Union targets Baucus over health taxes
Senate Finance Committee Chairman Max Baucus (D-Mont.) continues to catch flak from organized labor for considering new taxes on workplace health benefits.
The Laborers International Union of North America (LiUNA) is pushing its members to contact Baucus, one of the Senate’s leading authors of healthcare reform legislation, to protest the proposal, which would subject the value of some workers’ health insurance to income taxes for the first time. According to a spokesman for the union, they expect the senator to get 20,000 calls and emails.
Labor unions are fit to be tied about these taxes. Big business is, too, but Democrats are more worried about aggravating their allies in organized labor.
“Senators Baucus and [Kent] Conrad [D-N.D.] are stuck in the beltway if they think they can pass healthcare reform on the backs of working people. The idea of taxing healthcare benefits is dead on arrival. It will be impossible to pass healthcare reform without the support of working people and the labor movement. LIUNA members are absolutely opposed to having their benefits taxed, LiUNA spokesman Jacob Hay said in a statement.
Liberal groups have gone after Baucus on other issues, as well, especially to pressure him to include a strong government-run public option for health coverage in his legislation.
The notion has supporters and detractors among Democrats and Republicans. President Obama campaigned against the idea of taxing health benefits but has signaled some flexibility on the issue as it has become clear Congress might actually pass a healthcare reform bill with the policy in it.
Baucus and other lawmakers support levying these taxes for two main reasons. First, the taxes would generate tons of money to help pay for a healthcare reform bill that will cost at least $1 trillion dollars. Second, many academics argue that enabling tax-free health insurance encourages companies and workers to buy too much insurance and consume too much medical services, thereby driving up costs for the whole healthcare system.

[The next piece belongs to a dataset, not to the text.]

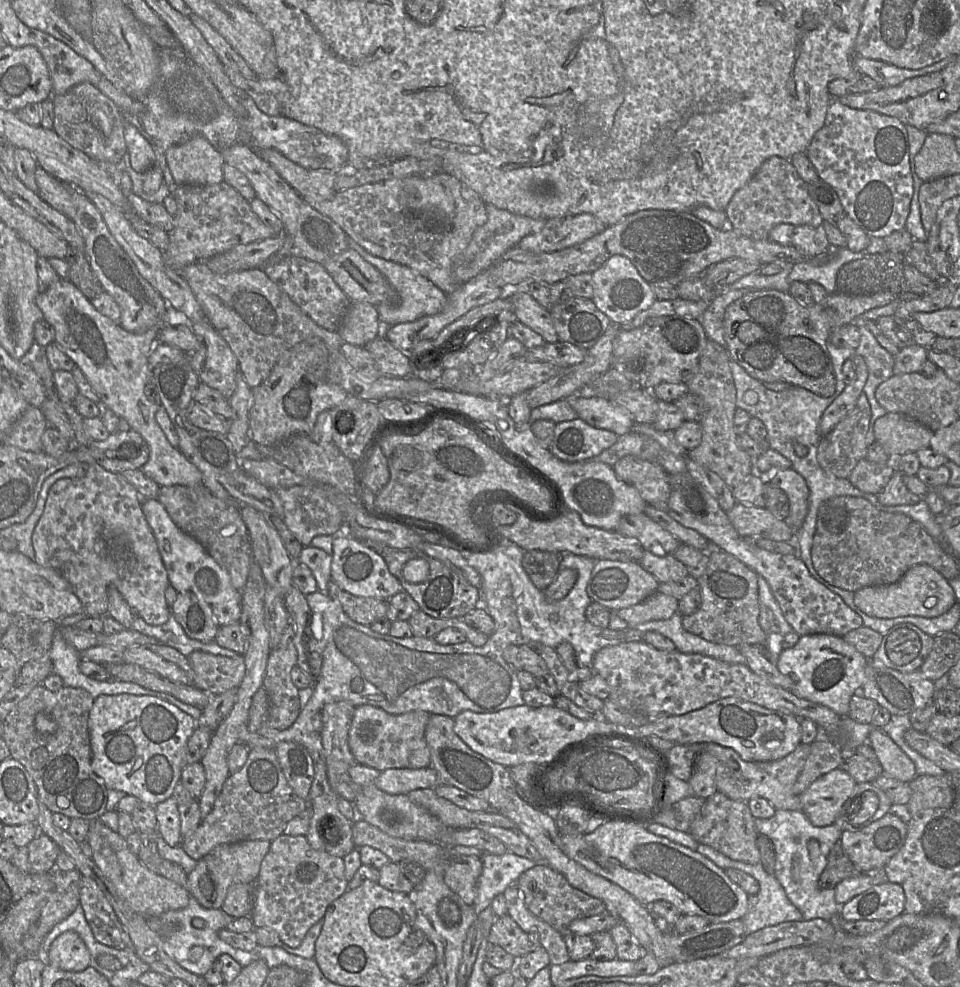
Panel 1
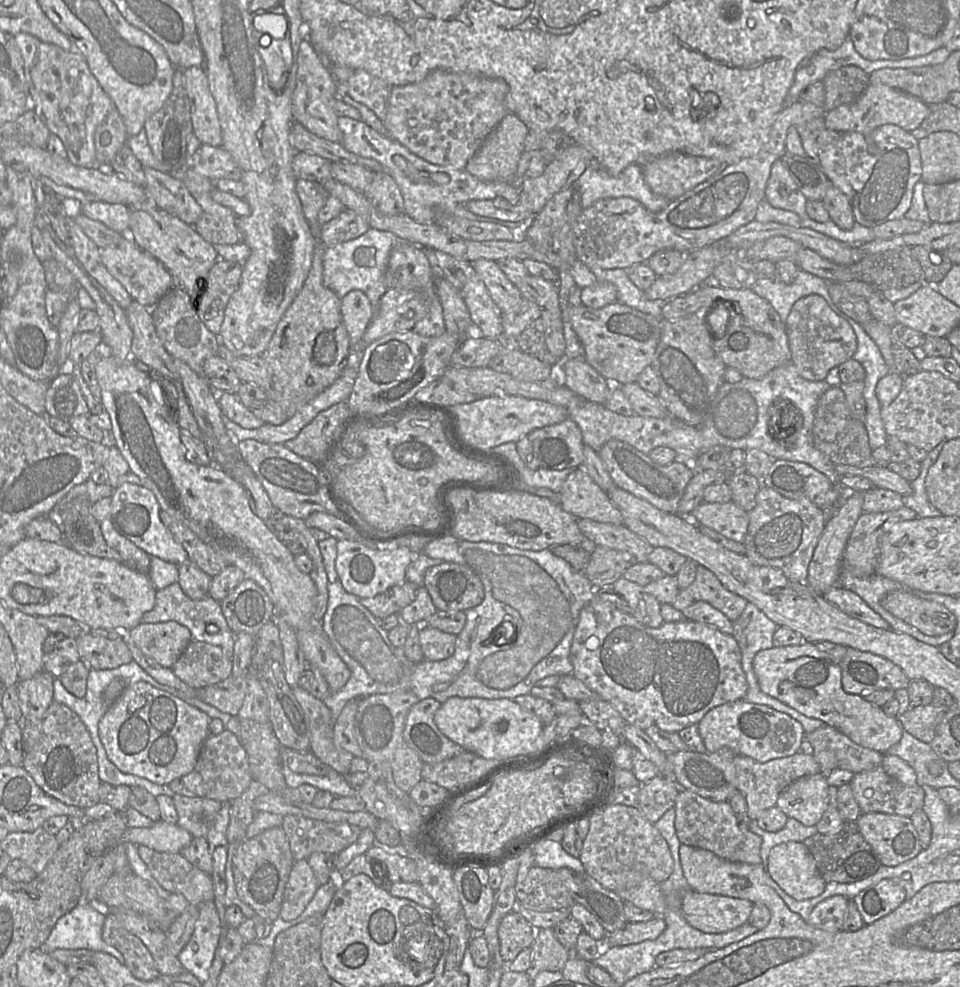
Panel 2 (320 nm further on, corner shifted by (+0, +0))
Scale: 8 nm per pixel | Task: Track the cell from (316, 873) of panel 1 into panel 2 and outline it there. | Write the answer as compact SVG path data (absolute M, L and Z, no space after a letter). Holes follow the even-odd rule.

Opponents predict that taxes on health benefits will make premiums too expensive for workers.
Baucus isn’t the first Democrat to suffer an attack from a union. The National Education Association, the American Federation of State, County and Municipal Employees and the United Food and Commercial Workers ran radio ads last month criticizing Sen. Ron Wyden (Ore.) for his ardent support of getting rid of the current tax exclusion for health benefits and replacing it with a fixed credit. Wyden responded by firing back with ads of his own.